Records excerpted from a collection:
* * * *

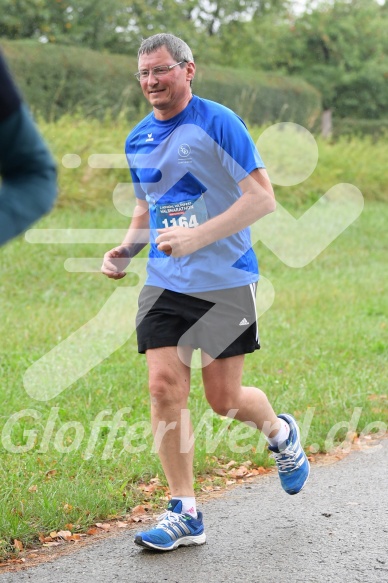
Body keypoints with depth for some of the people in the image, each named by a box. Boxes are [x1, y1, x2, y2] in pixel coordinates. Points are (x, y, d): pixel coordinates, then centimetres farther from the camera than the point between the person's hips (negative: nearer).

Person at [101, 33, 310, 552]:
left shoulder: (218, 123, -10)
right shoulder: (138, 139, 10)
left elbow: (262, 198, -15)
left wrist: (196, 238, -24)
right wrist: (126, 250, 4)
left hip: (225, 280, -5)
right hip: (164, 283, 5)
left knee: (224, 399, -1)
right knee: (165, 388, -6)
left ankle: (281, 433, 34)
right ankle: (184, 514, 3)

* * * *

> _ABOUT THIS EXERCISE_
An exact copy of the records above is needed, free of pictures.

> _ANSWER SECTION_
Body keypoints with depth for some of the people in the image, each named by a box. Boxes are [x1, y1, x2, y2] in pixel coordinates. Points are (x, y, d): pixel coordinates, then centimetres farther from the camera than the point between the person's hips (negative: nearer).

Person at [101, 33, 310, 552]:
left shoulder: (218, 123, -10)
right shoulder: (138, 139, 10)
left elbow: (262, 198, -15)
left wrist: (196, 238, -24)
right wrist: (126, 250, 4)
left hip: (225, 280, -5)
right hip: (164, 283, 5)
left knee: (224, 399, -1)
right knee: (165, 388, -6)
left ankle: (281, 433, 34)
right ankle: (184, 514, 3)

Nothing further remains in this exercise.